Hello! After seeing multiple threads calling people with disabilities “liabilities”, I have a lot to say, but most importantly, what?
First of all, any admittance of viewing persons with disabilities as a liability is already discrimination and is already illegal. Does that make a difference though? No, because all that matters is that capital keeps flowing and money keeps coming. But seriously? I don't even care that I have a disability and what I'm speaking on resonates with me, but a person with a disability that hinders their way of life should NOT have to worry about them also having a lesser chance at getting a job.
I don't care what kind of business you run or how fast-paced it should be, your inability to accommodate people for how they have to live due to the way they were born or something that happened to them is cruel and selfish. Maybe it's too much of a dreamland that I live in where I thought I would have an equal chance at getting a job even though I have a disability. Maybe it's unrealistic that I should have a consistent flow of money in order to live. Maybe I'm being too idealistic to be able to survive in a world based off of natural selection.
Now for my personal tie into this bull:
The last job I was in, I didn't get a promotion that I had been told to be fully qualified for and the supervisor nearly guaranteed the promotion to me. The manager had other plans though, and they promoted someone I had trained who did not have the respect that I had earned by working hard or knowledge of the job that I had. Maybe I worked too hard and was too essential at the low-level laborer position I was in, sure. Maybe I'm better at doing work than y'know… doing the same work for a slightly higher wage.

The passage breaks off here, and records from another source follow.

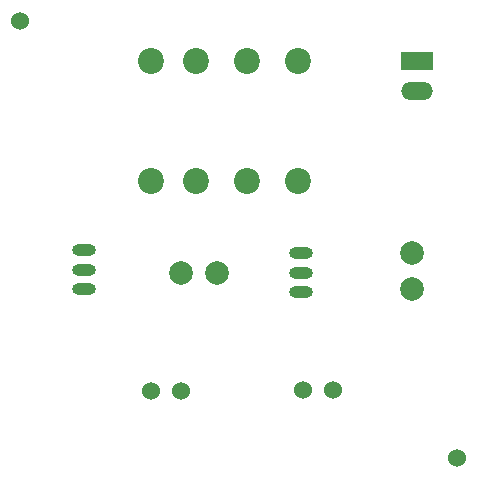
<source format=gtl>
G04*
G04 #@! TF.GenerationSoftware,Altium Limited,Altium Designer,22.1.2 (22)*
G04*
G04 Layer_Physical_Order=1*
G04 Layer_Color=255*
%FSLAX25Y25*%
%MOIN*%
G70*
G04*
G04 #@! TF.SameCoordinates,FD0A4506-277C-477F-BB0F-5FCC6128DB8B*
G04*
G04*
G04 #@! TF.FilePolarity,Positive*
G04*
G01*
G75*
%ADD25C,0.06000*%
%ADD26O,0.07874X0.03937*%
%ADD27O,0.07874X0.03937*%
%ADD28C,0.08661*%
%ADD29R,0.10630X0.05906*%
%ADD30O,0.10630X0.05906*%
%ADD31C,0.07874*%
D25*
X151575Y5906D02*
D03*
X5906Y151575D02*
D03*
X110000Y28500D02*
D03*
X100000D02*
D03*
X49500Y28000D02*
D03*
X59500D02*
D03*
D26*
X27000Y62000D02*
D03*
Y75000D02*
D03*
X99500Y74000D02*
D03*
Y61000D02*
D03*
D27*
X27000Y68500D02*
D03*
X99500Y67500D02*
D03*
D28*
X98600Y138100D02*
D03*
Y98100D02*
D03*
X81600D02*
D03*
Y138100D02*
D03*
X64600D02*
D03*
Y98100D02*
D03*
X49600D02*
D03*
Y138100D02*
D03*
D29*
X138000Y138000D02*
D03*
D30*
Y128000D02*
D03*
D31*
X136500Y62000D02*
D03*
Y74000D02*
D03*
X59348Y67500D02*
D03*
X71348D02*
D03*
M02*

</source>
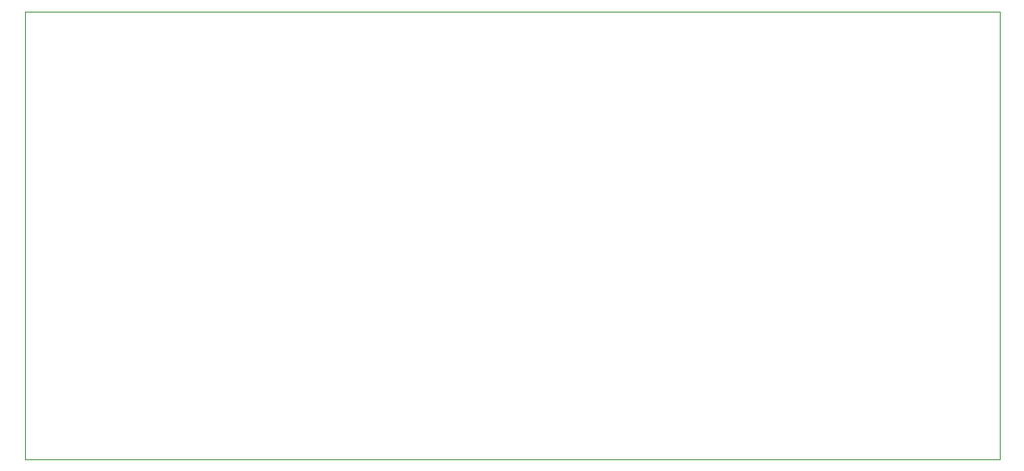
<source format=gbr>
%TF.GenerationSoftware,KiCad,Pcbnew,8.0.7-8.0.7-0~ubuntu22.04.1*%
%TF.CreationDate,2025-01-28T11:11:41+01:00*%
%TF.ProjectId,EF9366,45463933-3636-42e6-9b69-6361645f7063,rev?*%
%TF.SameCoordinates,Original*%
%TF.FileFunction,Profile,NP*%
%FSLAX46Y46*%
G04 Gerber Fmt 4.6, Leading zero omitted, Abs format (unit mm)*
G04 Created by KiCad (PCBNEW 8.0.7-8.0.7-0~ubuntu22.04.1) date 2025-01-28 11:11:41*
%MOMM*%
%LPD*%
G01*
G04 APERTURE LIST*
%TA.AperFunction,Profile*%
%ADD10C,0.050000*%
%TD*%
G04 APERTURE END LIST*
D10*
X50500000Y-66500000D02*
X149500000Y-66500000D01*
X149500000Y-112000000D01*
X50500000Y-112000000D01*
X50500000Y-66500000D01*
M02*

</source>
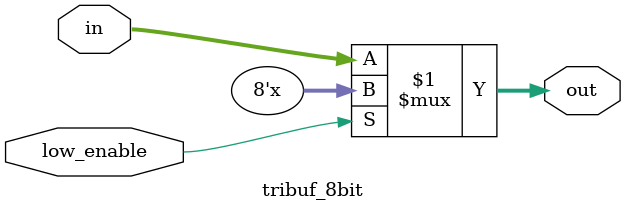
<source format=v>
module tribuf_8bit(in, out, low_enable);
	input [7:0] in; // Input word
	input low_enable; // Enable (active low)
	output tri [7:0] out; // Output word
	assign out = low_enable ? 8'bzzzzzzzz : in;
endmodule

</source>
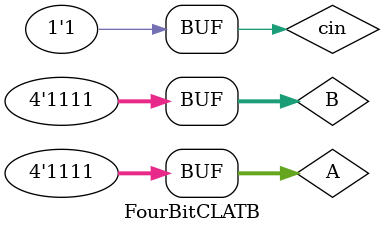
<source format=v>
module FourBitCLATB();
	reg [3:0] A;
	reg [3:0] B;
	reg cin;
	wire [3:0] sum;
	wire cout;
	FourBitCLA uut(.A, .B,.cin,.sum,.cout);
	initial begin
		A = 4'b0000;
		B = 4'b0000;
		cin = 1;
		//0
		#100
		A = 4'b1010;
		B = 4'b1010;
		//4c1
		//0100
		//1
		#100
		A = 4'b0011;
		B = 4'b1100;
		//15
		//1111
		//0
		#100
		A = 4'b0101;
		B = 4'b1101;
		//2c1
		//0010
		//1
		#100
		A = 4'b1010;
		B = 4'b0101;
		//15
		//1111
		//0
		#100
		A = 4'b1111;
		B = 4'b1111;
		//14c1
		//1110
		//1
	end
endmodule 

</source>
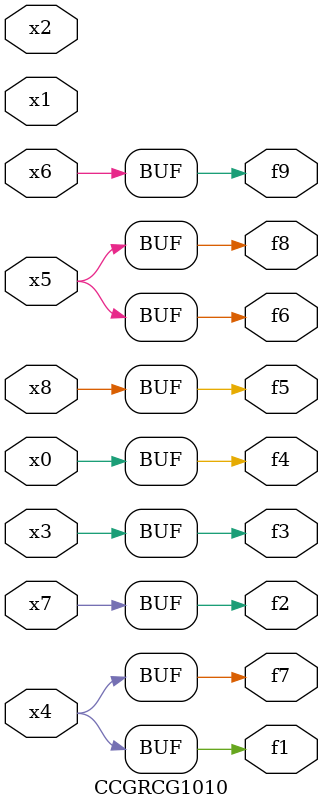
<source format=v>
module CCGRCG1010(
	input x0, x1, x2, x3, x4, x5, x6, x7, x8,
	output f1, f2, f3, f4, f5, f6, f7, f8, f9
);
	assign f1 = x4;
	assign f2 = x7;
	assign f3 = x3;
	assign f4 = x0;
	assign f5 = x8;
	assign f6 = x5;
	assign f7 = x4;
	assign f8 = x5;
	assign f9 = x6;
endmodule

</source>
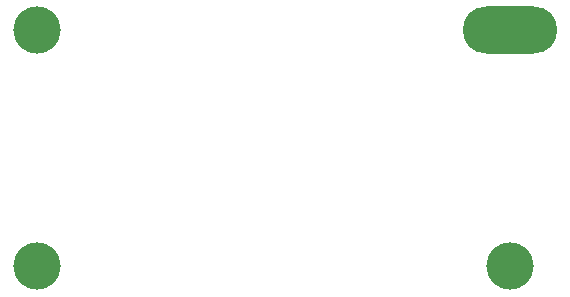
<source format=gbr>
G04 #@! TF.GenerationSoftware,KiCad,Pcbnew,6.0.1-79c1e3a40b~116~ubuntu20.04.1*
G04 #@! TF.CreationDate,2022-02-10T17:59:38+01:00*
G04 #@! TF.ProjectId,SidewinderX1 X axis ConnectorBoard,53696465-7769-46e6-9465-725831205820,rev?*
G04 #@! TF.SameCoordinates,Original*
G04 #@! TF.FileFunction,Paste,Bot*
G04 #@! TF.FilePolarity,Positive*
%FSLAX46Y46*%
G04 Gerber Fmt 4.6, Leading zero omitted, Abs format (unit mm)*
G04 Created by KiCad (PCBNEW 6.0.1-79c1e3a40b~116~ubuntu20.04.1) date 2022-02-10 17:59:38*
%MOMM*%
%LPD*%
G01*
G04 APERTURE LIST*
%ADD10O,8.000000X4.000000*%
%ADD11C,4.000000*%
G04 APERTURE END LIST*
D10*
X59280000Y-35940000D03*
D11*
X59280000Y-55940000D03*
X19280000Y-35940000D03*
X19280000Y-55940000D03*
M02*

</source>
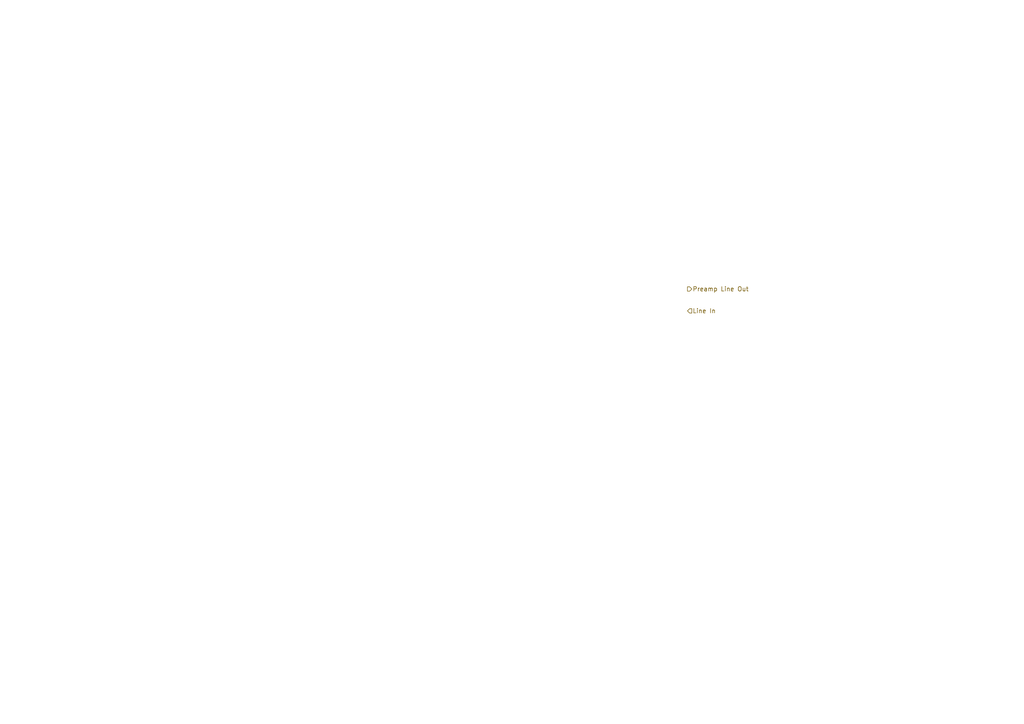
<source format=kicad_sch>
(kicad_sch
	(version 20231120)
	(generator "eeschema")
	(generator_version "8.0")
	(uuid "758ffb69-ff8a-47c6-93b8-0f24ff8871dd")
	(paper "A4")
	(lib_symbols)
	(hierarchical_label "Line In"
		(shape input)
		(at 199.39 90.17 0)
		(fields_autoplaced yes)
		(effects
			(font
				(size 1.27 1.27)
			)
			(justify left)
		)
		(uuid "3992cb83-8b34-462a-9643-d7d986986bf3")
	)
	(hierarchical_label "Preamp Line Out"
		(shape output)
		(at 199.39 83.82 0)
		(fields_autoplaced yes)
		(effects
			(font
				(size 1.27 1.27)
			)
			(justify left)
		)
		(uuid "629d8b63-fcf6-4d95-a78a-3f637fd2e284")
	)
)
</source>
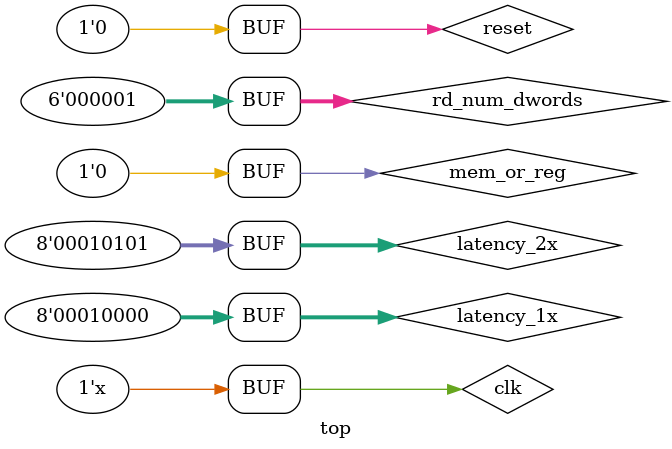
<source format=sv>
`define TEST 

`include "../../modules/s27ks0641.v"
`include "../../rtl/hyper_xface_1_8V.v" //Module controller to test 

`timescale 1 ns/1 ps

//top, this is the top most file, in which DUT(Design Under Test) and Verification environment are connected. 
//-------------------------------------------------------------------------

//including interfcae and testcase files
`include "tb_interface.sv"

//-------------------------[NOTE]---------------------------------
//Particular testcase can be run by uncommenting, and commenting the rest
`include "tests/tb_wr_rd_test.sv"
//----------------------------------------------------------------

module top();

//clock and reset signal declaration
	bit clk;
	bit reset;

//clock generation
initial begin
  	clk = 0;
end	
always #1.7 clk = ~clk;  //600MHz

//power-up generation
initial begin
	reset = 1;
	#150e3 reset = 0; //150us : tVCS
end
 

//creatinng instance of interface, inorder to connect DUT and testcase
mem_intf intf(clk,reset);
  
//Testcase instance, interface handle is passed to test as an argument
test t1(intf);

reg mem_or_reg;
reg [5:0] rd_num_dwords;
reg [7:0] latency_1x, latency_2x; 
wire burst_wr_rdy; //Not connected
initial begin
	mem_or_reg = 0;

    rd_num_dwords = 6'h1;      // read 1 4 byte word

    latency_1x[7:0] = 8'h10;   // latency setup - not so important latency_1x because is configured to go at latency_2x
    latency_2x[7:0] = 8'd21;   // 21 edges = 6 cycles if configured at 166MHz * (2 latency_2x) * (2 controller is configured by each edge) - 2 data alignment - 1 fsm_addr cycle added
end

wire [7:0] data_pins_in, data_pins_out, dram_dq;
wire dram_dq_oe_l, dram_rwds_in, dram_rwds_out, dram_rwds_oe_l, dram_ck, dram_rst_l, dram_cs_l, dram_rwds;

//DQ IO
assign data_pins_in[7:0] = dram_dq_oe_l ? dram_dq : 8'bz;
assign dram_dq[7:0] = ~dram_dq_oe_l ? data_pins_out : 8'bz;

//RWDS IO
assign dram_rwds = ~dram_rwds_oe_l ? dram_rwds_out : 1'bz;
assign dram_rwds_in = dram_rwds_oe_l ? dram_rwds : 1'bz;


hyper_xface controller_ip(
.reset				(reset),
.clk				(intf.clk),
.rd_req				(intf.rd_req),
.wr_req				(intf.wr_req),
.mem_or_reg			(mem_or_reg),
.wr_byte_en			(intf.wr_byte_en),
.rd_num_dwords		(rd_num_dwords),
.addr				(intf.addr),
.wr_d				(intf.wdata),
.rd_d				(intf.rdata),
.rd_rdy				(intf.rd_rdy),
.busy				(intf.busy),
.burst_wr_rdy		(burst_wr_rdy),
.latency_1x			(latency_1x),
.latency_2x			(latency_2x),

.dram_dq_in			(data_pins_in),
.dram_dq_out		(data_pins_out),
.dram_dq_oe_l		(dram_dq_oe_l),
.dram_rwds_in		(dram_rwds_in),
.dram_rwds_out		(dram_rwds_out),
.dram_rwds_oe_l		(dram_rwds_oe_l),
.dram_ck			(dram_ck),
.dram_rst_l			(dram_rst_l),
.dram_cs_l			(dram_cs_l)
);



s27ks0641 #(.TimingModel("S27KS0641DPBHI020"))
hyperRAM(
.DQ7      (dram_dq[7]),
.DQ6      (dram_dq[6]),
.DQ5      (dram_dq[5]),
.DQ4      (dram_dq[4]),
.DQ3      (dram_dq[3]),
.DQ2      (dram_dq[2]),
.DQ1      (dram_dq[1]),
.DQ0      (dram_dq[0]),
.RWDS     (dram_rwds),
.CSNeg    (dram_cs_l),
.CK       (dram_ck),
.CKNeg    (~dram_ck),
.RESETNeg (dram_rst_l)
);


//enabling the wave dump
  initial begin 
    $dumpfile("dump.vcd"); $dumpvars;
  end

endmodule

</source>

My manager had disliked me since the first month I worked at the job because I almost ended up in the hospital due to my disability. The following 5 months, both my manager and supervisor joked about me saying that I wasn't reliable since I had to take a few emergency days off, even though I had not taken a single day off and even volunteered for extra hours since that incident. I built my reputation from the ground up after the “rough start”, and I still didn't get respect for any of the work I did. I got three special recognitions at company award ceremonies, but not one of them was from my manager. The awards I got were rewarded by the operations manager (my manager's manager), the retail manager (for going above and beyond in my knowledge of retail products we had and giving proper recommendations to guests), and the events manager (for creating a warm and welcoming environment for all guests and accommodating each person to their specific, tailored needs).
Instead, someone I trained who only worked for three months compared to my eight months got the promotion. Maybe five more months of experience doesn't mean anything. Maybe my training of nearly every new person who came on in those eight months meant nothing. Maybe the accommodating of guests like no one else was or making people feel welcome and want to come back is not the point of the job. Maybe receiving employee of the month by the operations manager due to my excellence and efficiency in the job meant nothing.
So I quit.
And now I'm seeing threads of people saying that people with disabilities are considered “liabilities” to companies. I quit that job so I could have more respect for the work I do. I quit that job so I could get the respect I deserve for the effort I put in. I quit that job so I could actually be valued for what I was doing. But now I don't know. Maybe I shouldn't have been born like this, and I apologize to the employers out there that see me as a liability since I was born this way. I'm sorry that 26% of the US population is seen as a liability to you, I truly am.
Maybe you'll see people with disabilities as people some day, but until that day, stop trying to put on a good person facade.